Hillary Clinton's poor approval numbers can be traced back to attacks launched on her during the Democratic primary by her chief rival, Sen. Bernie Sanders, I-Vt., according to one of her most dedicated backers.

"He did do significant damage to Hillary's negatives," Center for American Progress President Neera Tanden said in a recent interview with Politico released Monday.

"I mean, he drove a lot of those negatives, and the truth of it, I mean, just to be candid or honest about it, you know, I think getting those kinds of attacks from another Democrat or another liberal or another progressive is much tougher for Hillary, and it was really hard," she said.

Sanders hit Clinton particularly hard during the primaries over her connections to major Wall Street firms, including the millions of dollars she accepted from giving paid speeches to groups that included Goldman Sachs and Bank of America.

"If you look at her trust numbers the last six months of that primary, it was much, those numbers took a much sharper dive and hard to recover from," said Tanden, who is part of the Clinton transition team leadership.

Though national polling shows Clinton consistently beating GOP nominee Donald Trump, many surveys also show the Democratic candidate has a major trust problem.

A recent CBS News poll, for example, showed Clinton had widened her lead over Trump in Ohio by six points.
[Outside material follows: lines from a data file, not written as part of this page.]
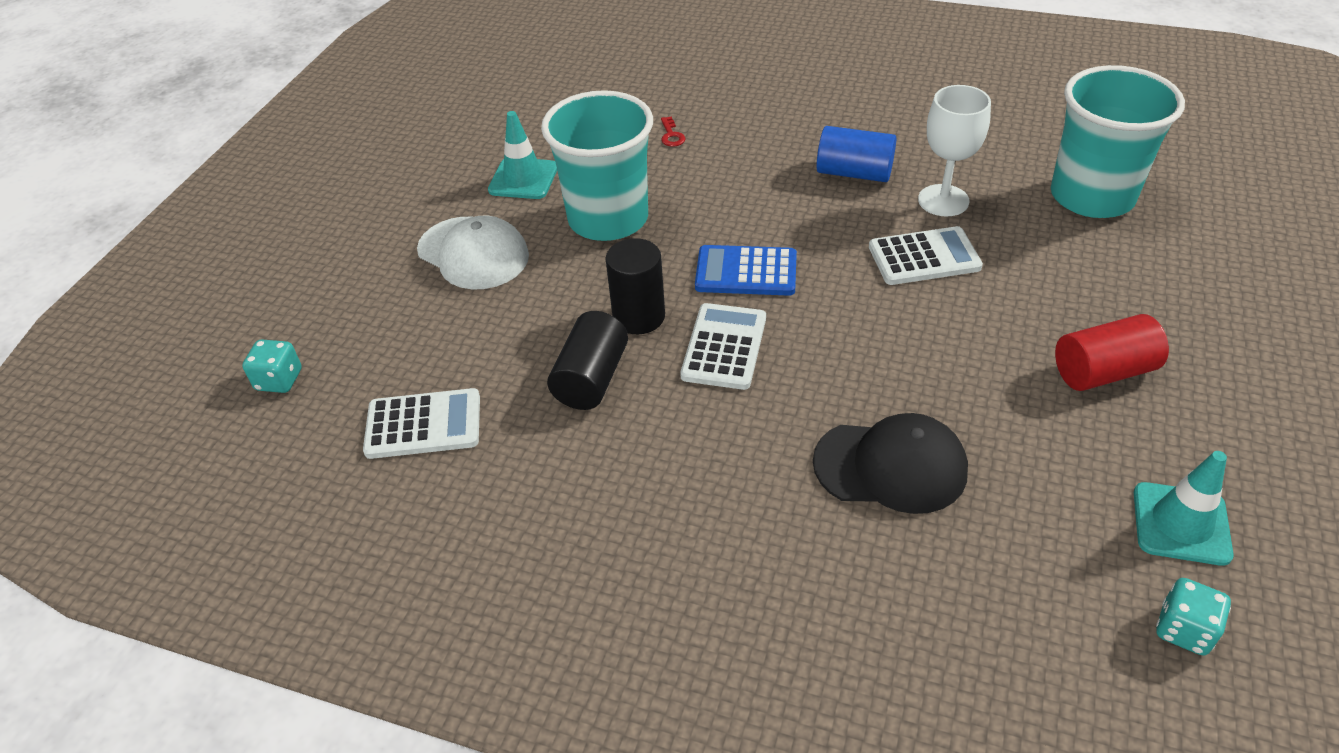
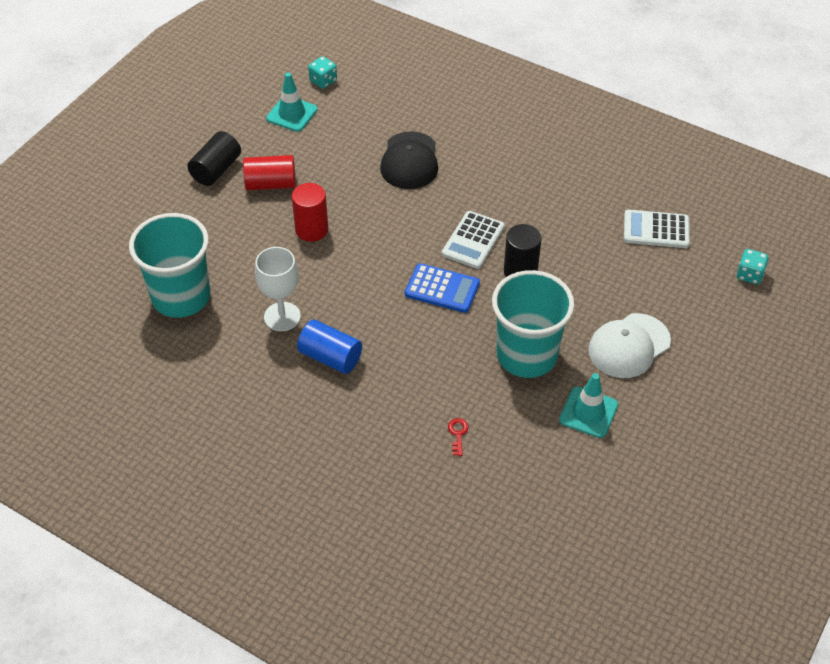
camera: 170 degrees left, 5 degrees up
white cap [417,216,529,289] -> white cap turned 90 degrees counterclockwise [588,313,671,378]
black cylinder [547,311,628,410] -> black cylinder moved to [187,131,241,186]
black cap [813,413,968,514] -> black cap turned 105 degrees counterclockwise [380,131,438,189]
white calculator [869,226,983,285] -> none
none -> red cylinder [292,183,328,242]

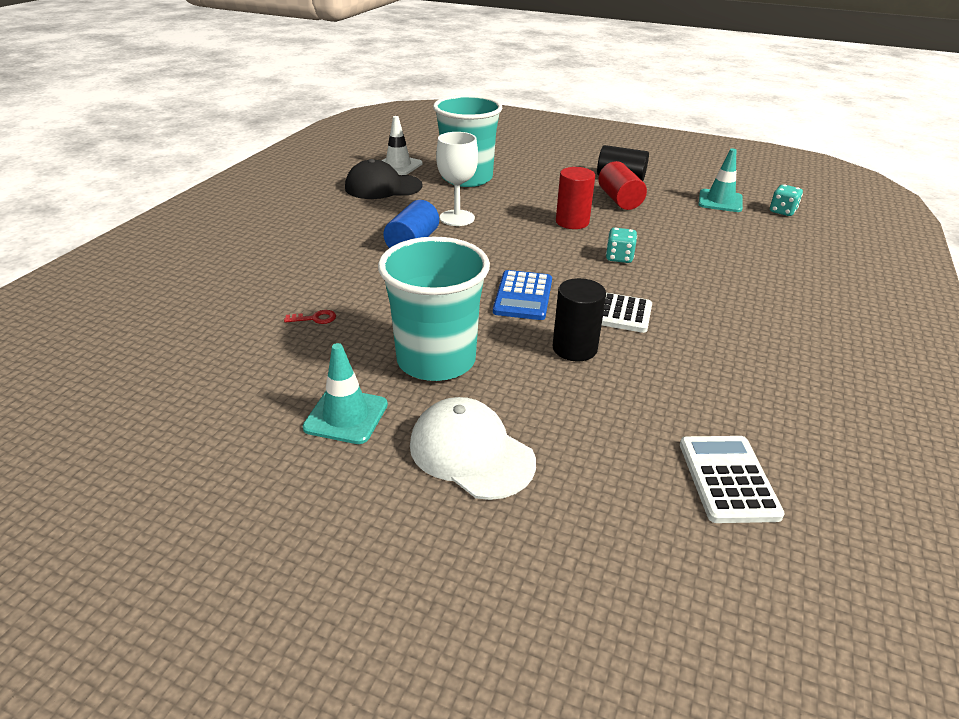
camera: 80 degrees right, 15 degrees down
black cap [380,131,438,189] -> black cap moved to [345,159,423,199]
turquoise dice [737,249,769,284] -> turquoise dice moved to [606,228,637,263]
none -> white traffic cone [381,116,423,175]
But the survey, which has a margin of error of plus or minus four percentage points, also showed she is not viewed in Ohio as "looking out for people like you."
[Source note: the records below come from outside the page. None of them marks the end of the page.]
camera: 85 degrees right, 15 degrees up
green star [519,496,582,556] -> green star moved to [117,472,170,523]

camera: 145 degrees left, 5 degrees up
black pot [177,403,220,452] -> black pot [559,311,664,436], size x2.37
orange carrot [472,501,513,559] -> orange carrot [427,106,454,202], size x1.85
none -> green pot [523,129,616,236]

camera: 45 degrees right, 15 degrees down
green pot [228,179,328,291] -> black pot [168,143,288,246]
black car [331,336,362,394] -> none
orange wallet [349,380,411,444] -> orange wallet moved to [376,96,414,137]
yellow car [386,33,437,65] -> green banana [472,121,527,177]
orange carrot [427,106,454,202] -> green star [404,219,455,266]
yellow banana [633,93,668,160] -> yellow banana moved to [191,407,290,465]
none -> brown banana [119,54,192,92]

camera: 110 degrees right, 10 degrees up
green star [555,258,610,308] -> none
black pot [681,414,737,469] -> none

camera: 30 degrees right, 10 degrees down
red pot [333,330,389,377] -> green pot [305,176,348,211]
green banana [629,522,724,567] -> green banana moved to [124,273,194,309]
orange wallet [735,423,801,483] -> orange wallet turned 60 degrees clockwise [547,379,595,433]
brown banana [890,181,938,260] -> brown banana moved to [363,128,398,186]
Fewer than 44 percent of survey respondents said they think the Democratic candidate is looking out for them, "which also connects to voters' doubts about her truthfulness, and to the fact that many voters feel she is too connected to the influence of foreign donors," the poll found.

Tanden's criticism of Sanders' primary attacks come as the Vermont lawmaker prepares to return to the campaign trail to stump for Clinton.
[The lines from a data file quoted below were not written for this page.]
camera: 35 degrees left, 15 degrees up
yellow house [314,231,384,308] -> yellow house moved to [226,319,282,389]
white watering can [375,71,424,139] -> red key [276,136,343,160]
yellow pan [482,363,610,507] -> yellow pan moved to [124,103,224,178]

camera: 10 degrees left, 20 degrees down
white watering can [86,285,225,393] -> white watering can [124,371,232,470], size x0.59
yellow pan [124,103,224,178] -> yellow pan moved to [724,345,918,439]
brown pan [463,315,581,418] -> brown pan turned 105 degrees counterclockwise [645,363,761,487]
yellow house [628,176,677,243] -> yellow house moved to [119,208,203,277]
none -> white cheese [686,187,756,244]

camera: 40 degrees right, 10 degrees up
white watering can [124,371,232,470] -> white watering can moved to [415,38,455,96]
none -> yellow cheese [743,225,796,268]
The senator plans to hit the road shortly after Labor Day, he revealed in a recent interview.

"I look forward to it," he said. "I feel very strongly that Donald Trump would be a disaster for the country. I want to do everything I can to see that Secretary Clinton wins."

The senator is expected to stump for the Democratic candidate in quite a few states, including New Hampshire, Maine, Michigan Wisconsin, Ohio, Pennsylvania and Nevada.